• _DIRECTIVE_:
Every line containing "your" should be identified and copied from the data below.
═════ RECORDS
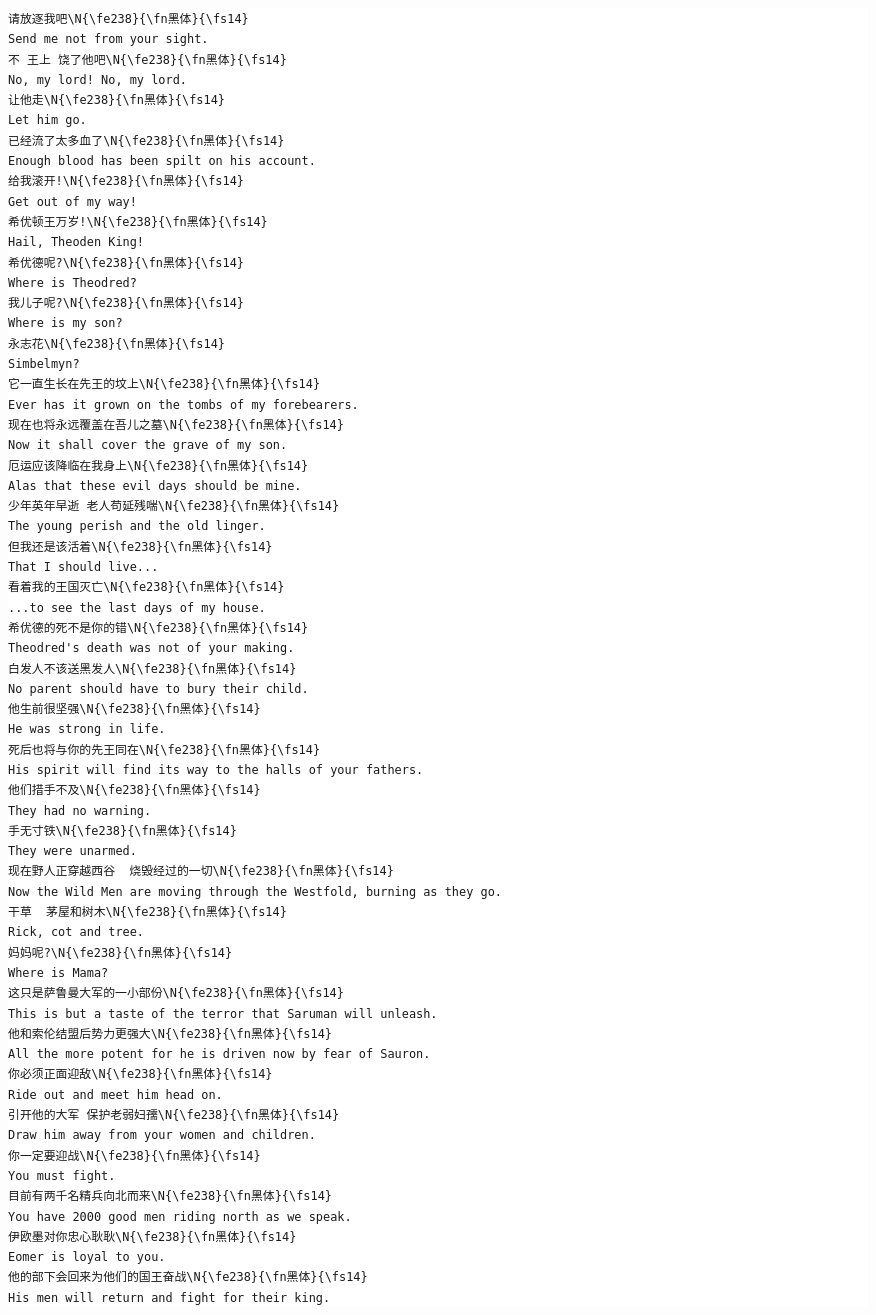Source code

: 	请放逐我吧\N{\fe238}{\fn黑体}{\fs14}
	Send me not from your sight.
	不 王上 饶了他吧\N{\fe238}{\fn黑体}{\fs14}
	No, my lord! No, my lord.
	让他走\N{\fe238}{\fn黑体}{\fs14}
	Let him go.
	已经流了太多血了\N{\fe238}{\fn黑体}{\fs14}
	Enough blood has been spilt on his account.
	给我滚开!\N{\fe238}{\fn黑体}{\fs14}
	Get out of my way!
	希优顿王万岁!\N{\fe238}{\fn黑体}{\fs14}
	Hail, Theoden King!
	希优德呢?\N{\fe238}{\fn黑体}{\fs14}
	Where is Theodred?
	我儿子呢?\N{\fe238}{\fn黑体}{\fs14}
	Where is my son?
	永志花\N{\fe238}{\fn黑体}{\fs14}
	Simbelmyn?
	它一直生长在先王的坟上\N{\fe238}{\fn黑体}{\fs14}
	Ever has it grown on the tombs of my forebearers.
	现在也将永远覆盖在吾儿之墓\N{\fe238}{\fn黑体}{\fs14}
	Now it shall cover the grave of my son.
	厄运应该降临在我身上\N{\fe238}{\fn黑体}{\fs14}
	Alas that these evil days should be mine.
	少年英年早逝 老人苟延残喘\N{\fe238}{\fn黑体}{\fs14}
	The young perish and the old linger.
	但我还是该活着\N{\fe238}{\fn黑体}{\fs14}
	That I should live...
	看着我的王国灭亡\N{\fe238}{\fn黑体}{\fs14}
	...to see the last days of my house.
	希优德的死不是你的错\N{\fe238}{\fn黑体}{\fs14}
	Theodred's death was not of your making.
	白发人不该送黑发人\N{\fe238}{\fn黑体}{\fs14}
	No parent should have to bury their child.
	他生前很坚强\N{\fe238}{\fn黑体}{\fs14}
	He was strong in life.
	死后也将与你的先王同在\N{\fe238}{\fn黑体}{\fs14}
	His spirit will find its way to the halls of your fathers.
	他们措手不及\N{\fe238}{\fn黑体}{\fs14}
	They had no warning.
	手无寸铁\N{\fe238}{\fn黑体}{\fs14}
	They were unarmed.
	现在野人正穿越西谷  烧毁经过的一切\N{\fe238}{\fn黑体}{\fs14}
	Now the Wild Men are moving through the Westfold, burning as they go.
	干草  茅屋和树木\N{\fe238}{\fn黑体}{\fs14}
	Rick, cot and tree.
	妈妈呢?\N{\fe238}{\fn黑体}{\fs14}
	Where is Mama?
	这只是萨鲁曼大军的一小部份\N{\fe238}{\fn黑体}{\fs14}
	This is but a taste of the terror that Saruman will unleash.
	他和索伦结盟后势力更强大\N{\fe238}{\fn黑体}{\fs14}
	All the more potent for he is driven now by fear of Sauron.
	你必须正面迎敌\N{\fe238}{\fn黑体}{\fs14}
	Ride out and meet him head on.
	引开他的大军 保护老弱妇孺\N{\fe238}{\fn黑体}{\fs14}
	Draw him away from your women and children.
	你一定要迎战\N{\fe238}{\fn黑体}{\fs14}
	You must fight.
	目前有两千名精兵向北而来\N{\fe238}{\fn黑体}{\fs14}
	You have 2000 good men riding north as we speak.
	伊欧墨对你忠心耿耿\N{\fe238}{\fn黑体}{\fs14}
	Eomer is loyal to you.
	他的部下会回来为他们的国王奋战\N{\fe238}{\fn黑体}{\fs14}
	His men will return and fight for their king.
══════════
• _EXPECTED OUTPUT_:
	Send me not from your sight.
	Theodred's death was not of your making.
	His spirit will find its way to the halls of your fathers.
	Draw him away from your women and children.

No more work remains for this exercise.